§ **What you need to do**
I'd like the entries repeated exactly, without their pictures.

↓

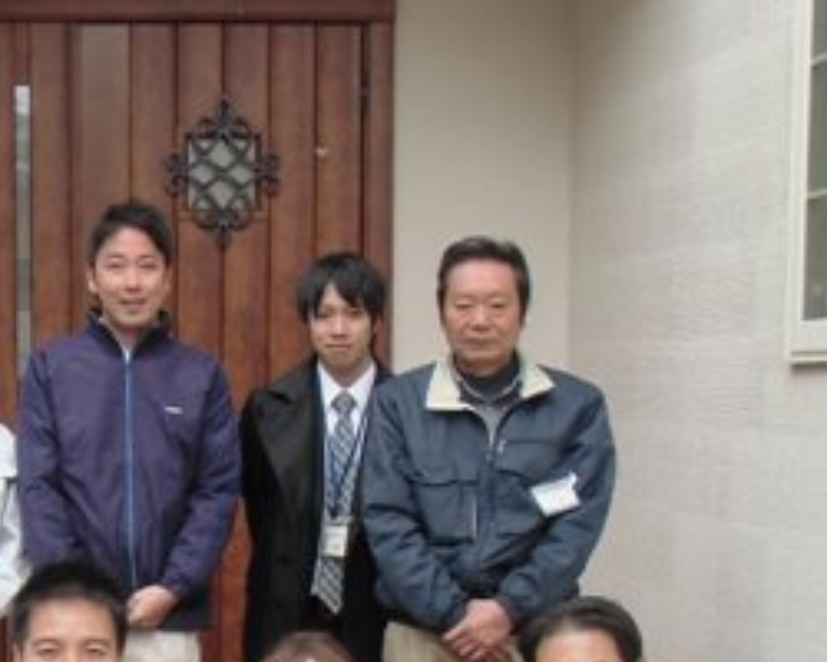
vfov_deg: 19.7
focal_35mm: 75
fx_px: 1836
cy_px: 682
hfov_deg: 24.5
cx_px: 60
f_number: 3.5
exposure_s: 1/100
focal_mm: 5.36
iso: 64
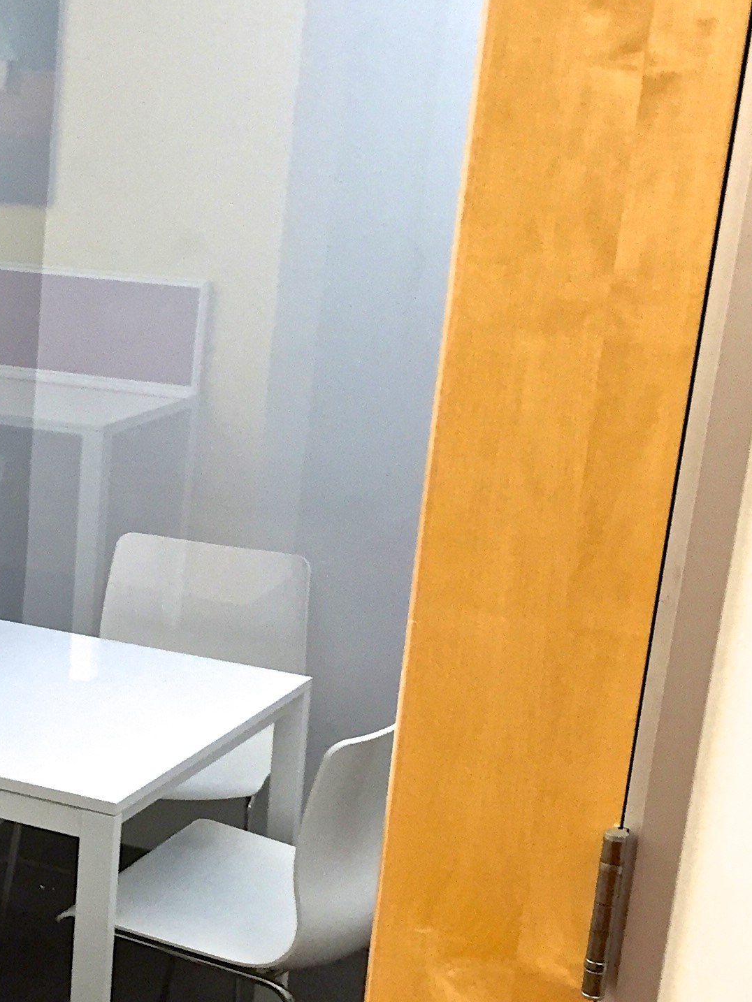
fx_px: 1911
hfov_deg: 21.2
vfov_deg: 29.2
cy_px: 678
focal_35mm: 66
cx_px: -68
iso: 100
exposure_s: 1/30
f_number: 2.2
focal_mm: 4.15
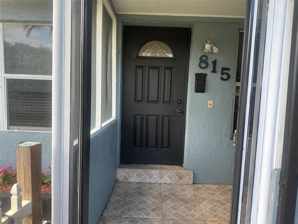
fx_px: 207
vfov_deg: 56.8
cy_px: 112
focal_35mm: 24
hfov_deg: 71.6
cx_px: 149
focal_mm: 6.86
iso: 80
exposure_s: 1/254
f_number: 1.78
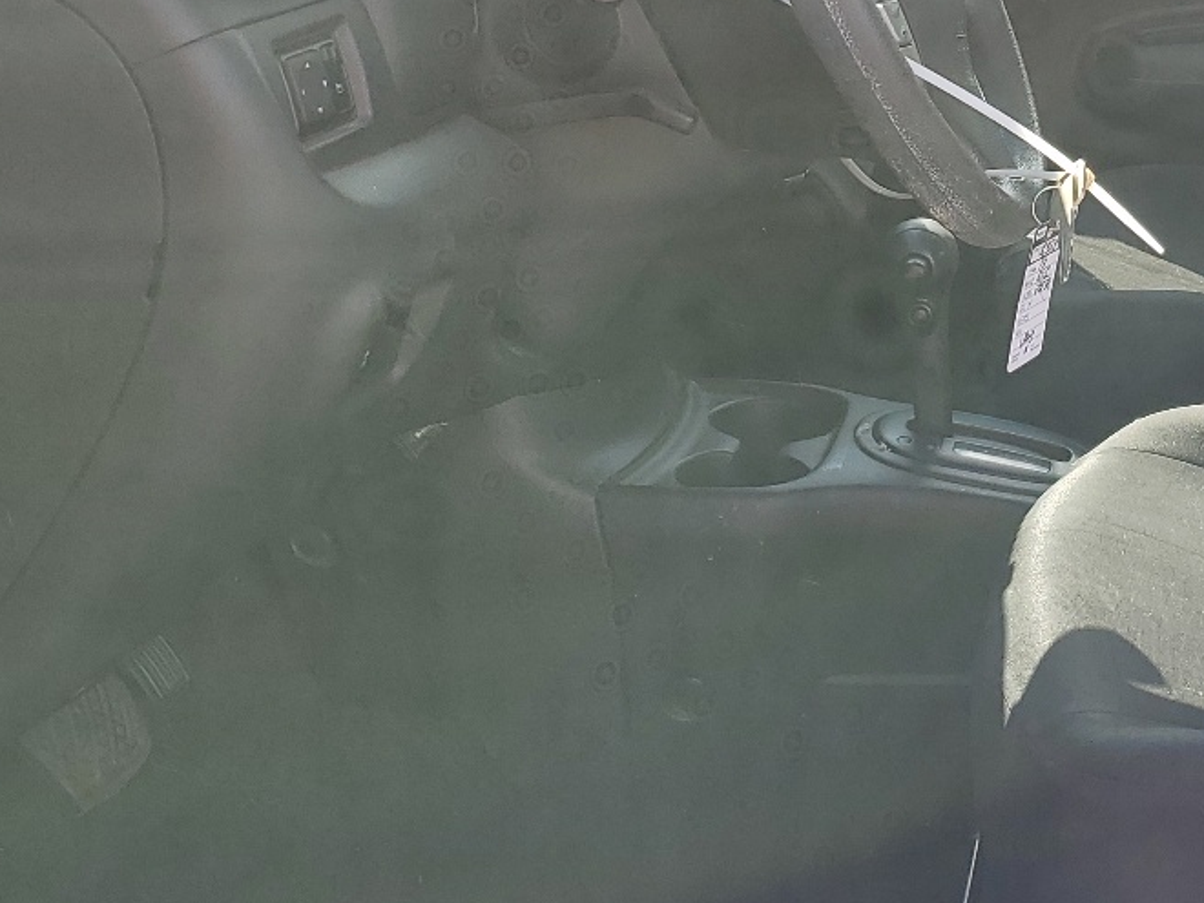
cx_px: 1053
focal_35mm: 63
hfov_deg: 29.6
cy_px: 190
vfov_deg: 23.0
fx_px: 2191
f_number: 1.5
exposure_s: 1/714
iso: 50
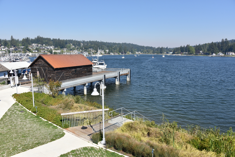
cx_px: 118
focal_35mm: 28
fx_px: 183
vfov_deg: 46.4
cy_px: 78
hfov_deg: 65.5
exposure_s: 1/250
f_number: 8
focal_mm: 28
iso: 100
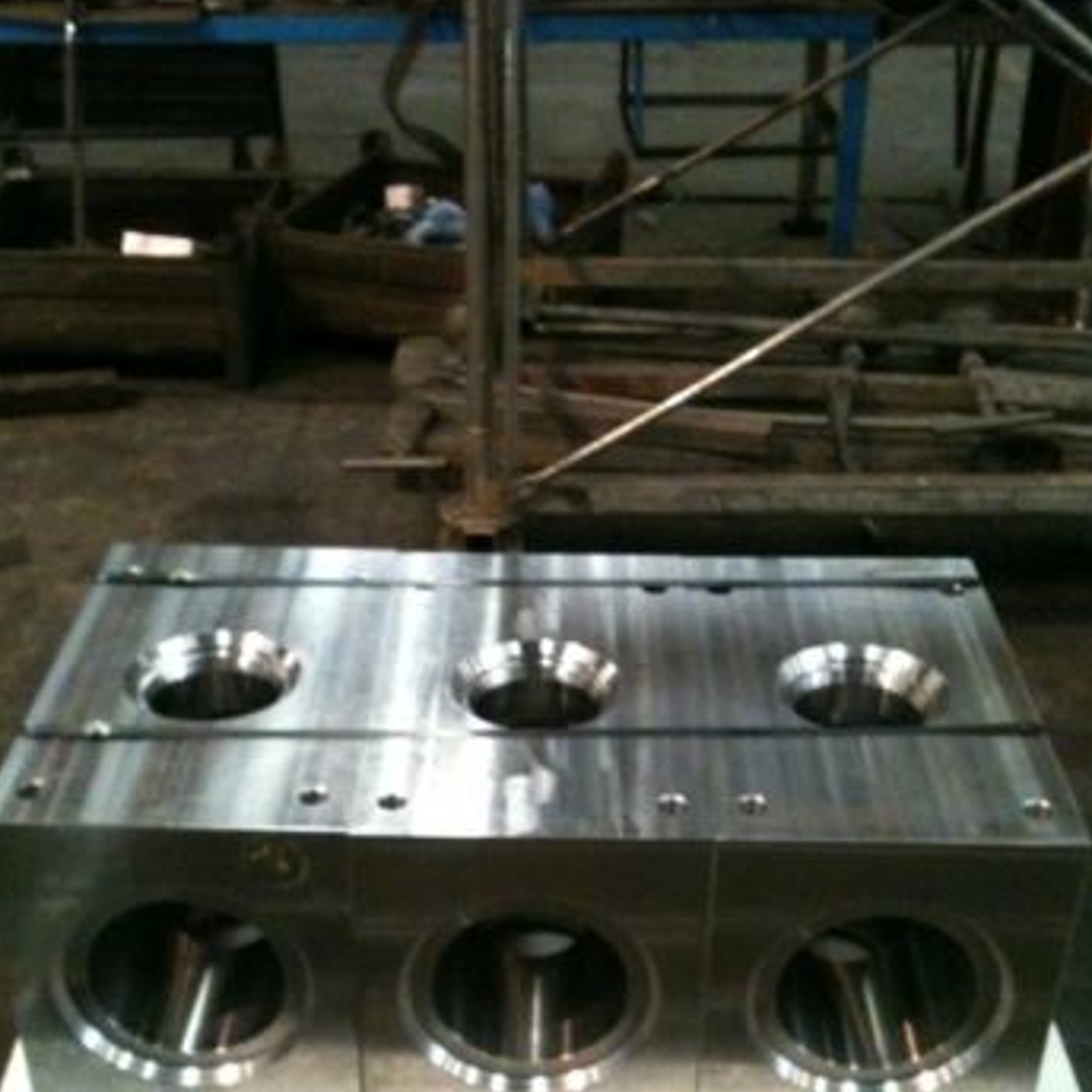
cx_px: 529
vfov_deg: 36.9
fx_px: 1606
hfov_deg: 37.5
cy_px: 771
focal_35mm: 45
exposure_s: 1/10
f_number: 2.8
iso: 640
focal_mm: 3.85
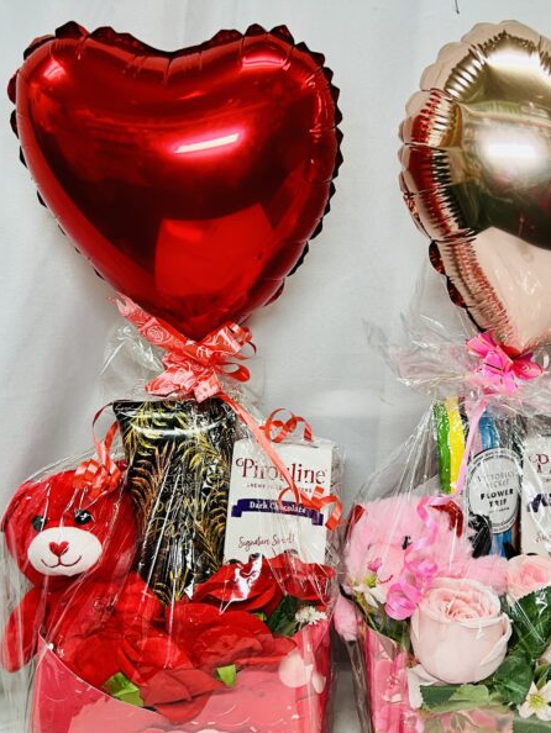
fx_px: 742
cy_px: 405
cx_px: 346
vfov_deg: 52.5
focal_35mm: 35
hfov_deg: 40.4
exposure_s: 1/60
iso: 100
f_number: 1.5
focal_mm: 5.7
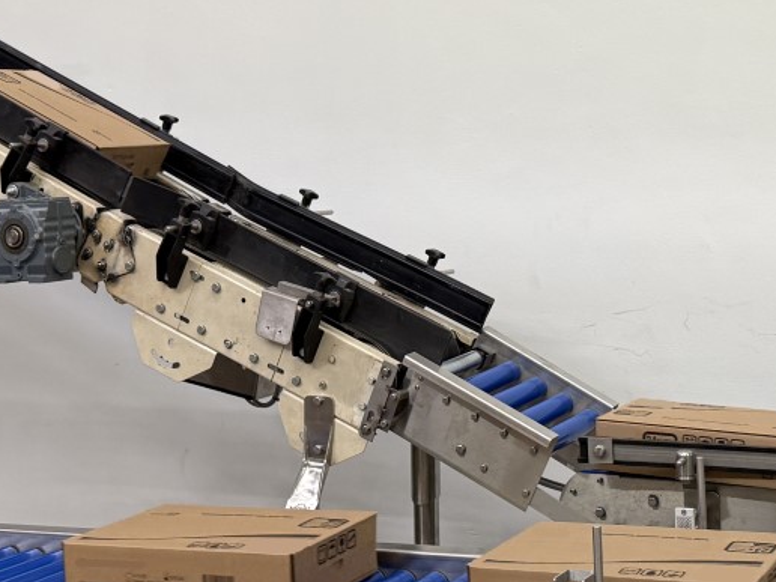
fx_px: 1502
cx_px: 558
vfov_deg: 21.8
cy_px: 155
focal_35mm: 67
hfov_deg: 28.6
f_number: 1.78
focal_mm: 6.76
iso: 160
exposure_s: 1/117
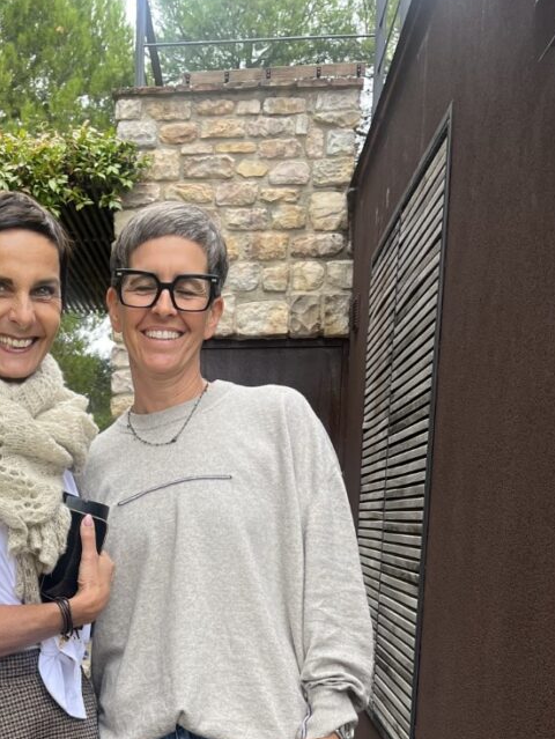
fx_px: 1089
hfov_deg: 27.6
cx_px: 62
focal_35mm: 51
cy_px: 715
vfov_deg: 34.5
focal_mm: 5.1
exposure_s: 1/121
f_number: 1.6
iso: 64
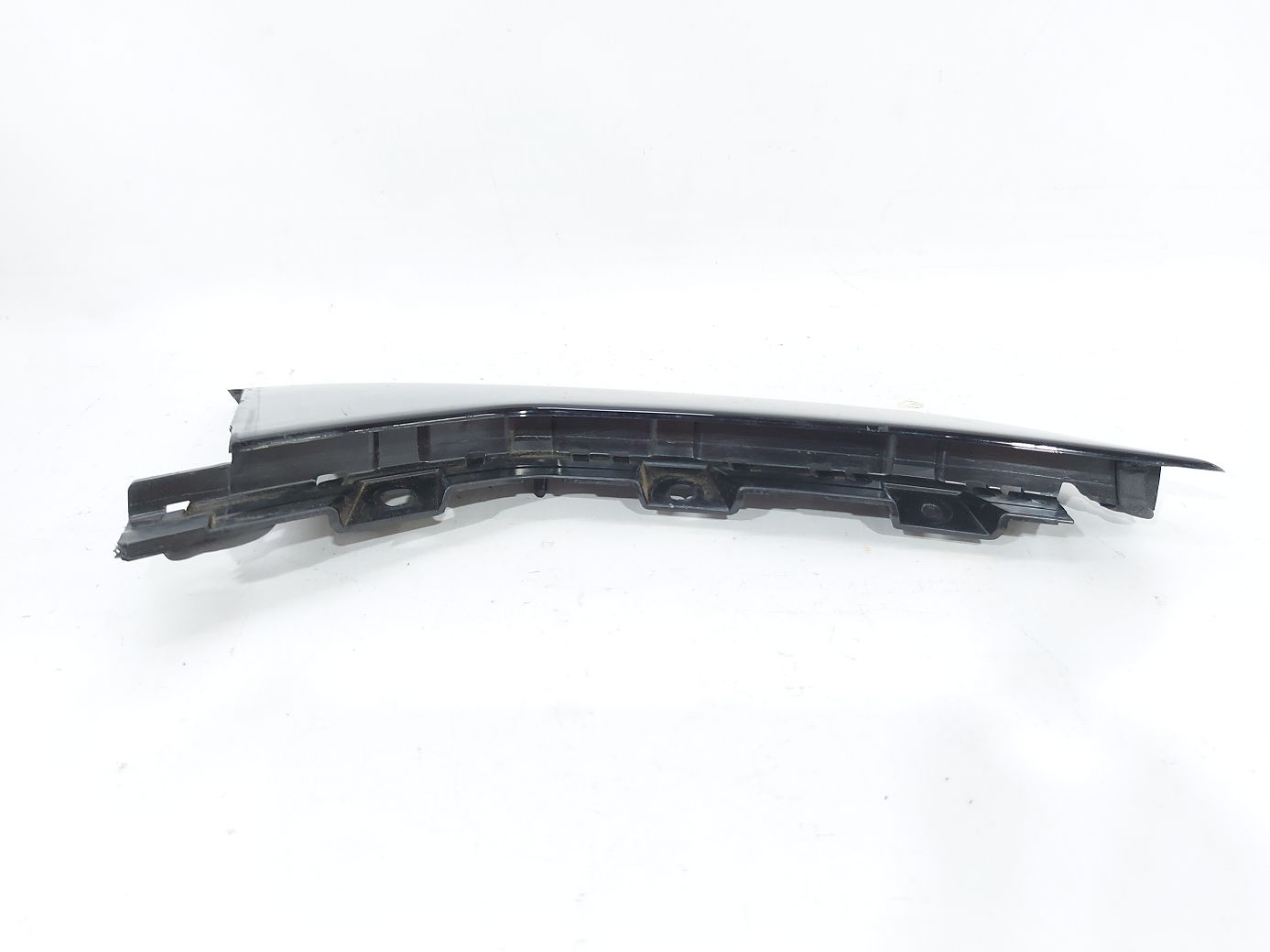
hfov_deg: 71.6
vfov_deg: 56.8
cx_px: 635
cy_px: 476
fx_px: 880
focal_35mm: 24
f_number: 1.8
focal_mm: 5.23
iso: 80
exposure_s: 1/50
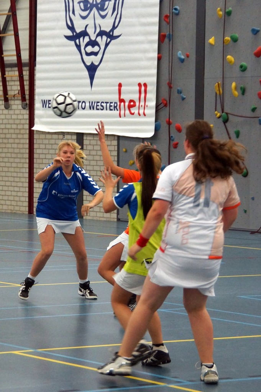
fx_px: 1144
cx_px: 130
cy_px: 196
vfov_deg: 19.5
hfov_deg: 13.0
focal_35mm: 105
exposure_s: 1/160
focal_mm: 70
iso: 1250
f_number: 5.6
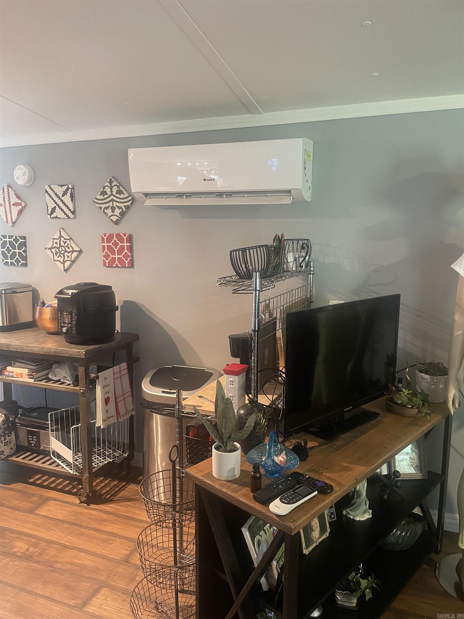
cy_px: 310
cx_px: 232
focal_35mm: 26
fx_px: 465
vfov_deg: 67.3
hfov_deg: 53.1
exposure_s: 1/60
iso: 500
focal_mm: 4.2
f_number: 1.6
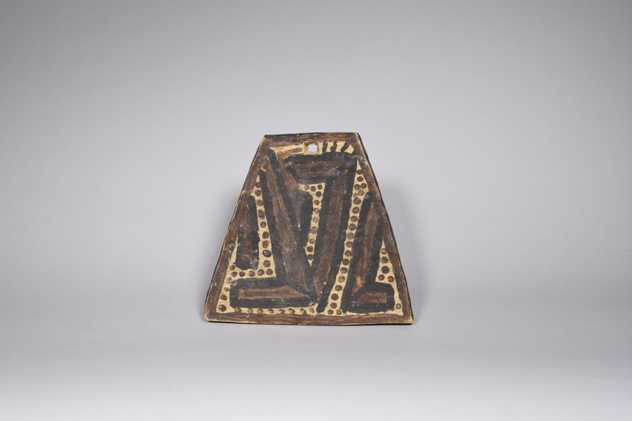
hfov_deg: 41.1
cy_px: 210
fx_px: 842
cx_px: 316
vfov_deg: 28.1
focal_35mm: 48
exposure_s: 1/100
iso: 400
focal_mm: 32
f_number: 13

↑

§ **Result for this task**
vfov_deg: 19.7
focal_35mm: 75
fx_px: 1836
cy_px: 682
hfov_deg: 24.5
cx_px: 60
f_number: 3.5
exposure_s: 1/100
focal_mm: 5.36
iso: 64
fx_px: 1911
hfov_deg: 21.2
vfov_deg: 29.2
cy_px: 678
focal_35mm: 66
cx_px: -68
iso: 100
exposure_s: 1/30
f_number: 2.2
focal_mm: 4.15
fx_px: 207
vfov_deg: 56.8
cy_px: 112
focal_35mm: 24
hfov_deg: 71.6
cx_px: 149
focal_mm: 6.86
iso: 80
exposure_s: 1/254
f_number: 1.78
cx_px: 1053
focal_35mm: 63
hfov_deg: 29.6
cy_px: 190
vfov_deg: 23.0
fx_px: 2191
f_number: 1.5
exposure_s: 1/714
iso: 50
cx_px: 118
focal_35mm: 28
fx_px: 183
vfov_deg: 46.4
cy_px: 78
hfov_deg: 65.5
exposure_s: 1/250
f_number: 8
focal_mm: 28
iso: 100
cx_px: 529
vfov_deg: 36.9
fx_px: 1606
hfov_deg: 37.5
cy_px: 771
focal_35mm: 45
exposure_s: 1/10
f_number: 2.8
iso: 640
focal_mm: 3.85
fx_px: 742
cy_px: 405
cx_px: 346
vfov_deg: 52.5
focal_35mm: 35
hfov_deg: 40.4
exposure_s: 1/60
iso: 100
f_number: 1.5
focal_mm: 5.7
fx_px: 1502
cx_px: 558
vfov_deg: 21.8
cy_px: 155
focal_35mm: 67
hfov_deg: 28.6
f_number: 1.78
focal_mm: 6.76
iso: 160
exposure_s: 1/117
fx_px: 1089
hfov_deg: 27.6
cx_px: 62
focal_35mm: 51
cy_px: 715
vfov_deg: 34.5
focal_mm: 5.1
exposure_s: 1/121
f_number: 1.6
iso: 64
hfov_deg: 71.6
vfov_deg: 56.8
cx_px: 635
cy_px: 476
fx_px: 880
focal_35mm: 24
f_number: 1.8
focal_mm: 5.23
iso: 80
exposure_s: 1/50
fx_px: 1144
cx_px: 130
cy_px: 196
vfov_deg: 19.5
hfov_deg: 13.0
focal_35mm: 105
exposure_s: 1/160
focal_mm: 70
iso: 1250
f_number: 5.6
cy_px: 310
cx_px: 232
focal_35mm: 26
fx_px: 465
vfov_deg: 67.3
hfov_deg: 53.1
exposure_s: 1/60
iso: 500
focal_mm: 4.2
f_number: 1.6
hfov_deg: 41.1
cy_px: 210
fx_px: 842
cx_px: 316
vfov_deg: 28.1
focal_35mm: 48
exposure_s: 1/100
iso: 400
focal_mm: 32
f_number: 13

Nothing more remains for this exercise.